Task requirements
With the string "SQUARE" as the filter, copy each matching line from the records.

Data under study

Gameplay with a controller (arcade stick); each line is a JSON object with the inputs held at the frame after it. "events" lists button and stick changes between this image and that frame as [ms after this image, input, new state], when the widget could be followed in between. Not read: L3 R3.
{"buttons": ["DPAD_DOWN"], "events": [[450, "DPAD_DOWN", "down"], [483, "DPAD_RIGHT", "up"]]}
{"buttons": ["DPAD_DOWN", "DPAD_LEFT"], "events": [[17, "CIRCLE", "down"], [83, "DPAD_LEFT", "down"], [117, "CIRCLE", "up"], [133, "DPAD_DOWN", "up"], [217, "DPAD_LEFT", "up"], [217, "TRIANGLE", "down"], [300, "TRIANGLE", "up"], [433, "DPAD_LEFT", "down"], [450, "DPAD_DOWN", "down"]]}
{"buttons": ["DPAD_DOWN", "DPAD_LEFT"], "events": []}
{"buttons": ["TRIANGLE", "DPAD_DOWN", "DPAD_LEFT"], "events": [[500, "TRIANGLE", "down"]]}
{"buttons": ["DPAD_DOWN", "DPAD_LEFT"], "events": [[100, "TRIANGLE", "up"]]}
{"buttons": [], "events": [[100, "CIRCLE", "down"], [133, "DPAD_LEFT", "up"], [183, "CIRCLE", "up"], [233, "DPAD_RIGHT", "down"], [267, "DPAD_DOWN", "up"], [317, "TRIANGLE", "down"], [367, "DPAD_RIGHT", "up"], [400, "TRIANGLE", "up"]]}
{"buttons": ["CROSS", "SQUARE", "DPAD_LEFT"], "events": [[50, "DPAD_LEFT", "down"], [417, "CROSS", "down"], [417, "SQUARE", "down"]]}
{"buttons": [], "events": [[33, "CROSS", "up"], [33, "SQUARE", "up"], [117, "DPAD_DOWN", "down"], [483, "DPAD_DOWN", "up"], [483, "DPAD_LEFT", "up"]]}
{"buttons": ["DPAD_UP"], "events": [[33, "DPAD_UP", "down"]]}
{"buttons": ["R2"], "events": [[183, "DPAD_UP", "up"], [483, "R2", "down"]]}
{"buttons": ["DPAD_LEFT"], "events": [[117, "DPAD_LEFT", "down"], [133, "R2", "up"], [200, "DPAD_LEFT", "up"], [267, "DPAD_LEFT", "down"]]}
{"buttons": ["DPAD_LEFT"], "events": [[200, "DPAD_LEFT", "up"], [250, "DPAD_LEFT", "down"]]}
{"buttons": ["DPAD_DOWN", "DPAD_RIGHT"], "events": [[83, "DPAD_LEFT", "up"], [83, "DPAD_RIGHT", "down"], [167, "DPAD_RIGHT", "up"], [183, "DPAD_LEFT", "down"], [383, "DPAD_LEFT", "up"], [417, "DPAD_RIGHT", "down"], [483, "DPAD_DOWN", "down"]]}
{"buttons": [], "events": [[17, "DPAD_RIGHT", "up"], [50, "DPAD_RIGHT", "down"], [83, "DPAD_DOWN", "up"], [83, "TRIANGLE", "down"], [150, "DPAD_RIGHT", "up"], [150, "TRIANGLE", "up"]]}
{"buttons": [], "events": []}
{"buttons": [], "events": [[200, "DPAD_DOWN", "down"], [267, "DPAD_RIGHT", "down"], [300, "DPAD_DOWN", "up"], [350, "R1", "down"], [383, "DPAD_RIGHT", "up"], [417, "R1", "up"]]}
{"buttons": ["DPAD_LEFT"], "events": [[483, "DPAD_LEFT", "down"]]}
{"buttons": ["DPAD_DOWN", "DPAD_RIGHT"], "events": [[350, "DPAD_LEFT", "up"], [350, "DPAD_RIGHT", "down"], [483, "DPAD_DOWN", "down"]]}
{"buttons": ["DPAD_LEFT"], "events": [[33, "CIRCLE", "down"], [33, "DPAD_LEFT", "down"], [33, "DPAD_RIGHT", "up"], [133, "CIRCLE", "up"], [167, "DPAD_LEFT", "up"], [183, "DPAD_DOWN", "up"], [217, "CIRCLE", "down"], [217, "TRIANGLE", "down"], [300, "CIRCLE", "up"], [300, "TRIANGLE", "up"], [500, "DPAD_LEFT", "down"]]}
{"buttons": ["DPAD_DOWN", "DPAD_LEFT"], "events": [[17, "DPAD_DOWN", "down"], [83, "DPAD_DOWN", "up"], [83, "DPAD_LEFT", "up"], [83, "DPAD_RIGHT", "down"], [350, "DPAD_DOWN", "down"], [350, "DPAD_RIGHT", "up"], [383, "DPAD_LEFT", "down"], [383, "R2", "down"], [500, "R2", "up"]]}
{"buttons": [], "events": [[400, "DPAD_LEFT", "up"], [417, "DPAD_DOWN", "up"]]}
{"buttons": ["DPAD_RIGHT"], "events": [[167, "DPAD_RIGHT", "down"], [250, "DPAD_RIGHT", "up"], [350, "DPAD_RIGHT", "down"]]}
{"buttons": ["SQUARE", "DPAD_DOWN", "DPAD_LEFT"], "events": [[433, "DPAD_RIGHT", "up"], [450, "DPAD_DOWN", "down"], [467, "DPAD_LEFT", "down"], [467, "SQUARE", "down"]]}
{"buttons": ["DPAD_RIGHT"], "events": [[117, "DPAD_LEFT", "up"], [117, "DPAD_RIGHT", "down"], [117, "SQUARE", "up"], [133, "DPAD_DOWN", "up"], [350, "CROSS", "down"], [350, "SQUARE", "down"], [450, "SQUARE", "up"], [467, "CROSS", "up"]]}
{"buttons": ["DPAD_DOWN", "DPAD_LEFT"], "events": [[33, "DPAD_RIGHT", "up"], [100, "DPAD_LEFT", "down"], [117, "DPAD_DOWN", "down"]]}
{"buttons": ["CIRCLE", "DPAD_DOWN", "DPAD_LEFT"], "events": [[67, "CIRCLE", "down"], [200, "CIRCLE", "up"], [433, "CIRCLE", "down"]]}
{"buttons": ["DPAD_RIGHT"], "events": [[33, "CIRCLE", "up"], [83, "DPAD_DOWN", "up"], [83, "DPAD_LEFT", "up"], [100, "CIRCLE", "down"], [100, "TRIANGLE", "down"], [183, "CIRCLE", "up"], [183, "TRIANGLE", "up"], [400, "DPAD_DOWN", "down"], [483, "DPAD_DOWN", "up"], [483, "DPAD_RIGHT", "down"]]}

Answer to this problem
{"buttons": ["CROSS", "SQUARE", "DPAD_LEFT"], "events": [[50, "DPAD_LEFT", "down"], [417, "CROSS", "down"], [417, "SQUARE", "down"]]}
{"buttons": [], "events": [[33, "CROSS", "up"], [33, "SQUARE", "up"], [117, "DPAD_DOWN", "down"], [483, "DPAD_DOWN", "up"], [483, "DPAD_LEFT", "up"]]}
{"buttons": ["SQUARE", "DPAD_DOWN", "DPAD_LEFT"], "events": [[433, "DPAD_RIGHT", "up"], [450, "DPAD_DOWN", "down"], [467, "DPAD_LEFT", "down"], [467, "SQUARE", "down"]]}
{"buttons": ["DPAD_RIGHT"], "events": [[117, "DPAD_LEFT", "up"], [117, "DPAD_RIGHT", "down"], [117, "SQUARE", "up"], [133, "DPAD_DOWN", "up"], [350, "CROSS", "down"], [350, "SQUARE", "down"], [450, "SQUARE", "up"], [467, "CROSS", "up"]]}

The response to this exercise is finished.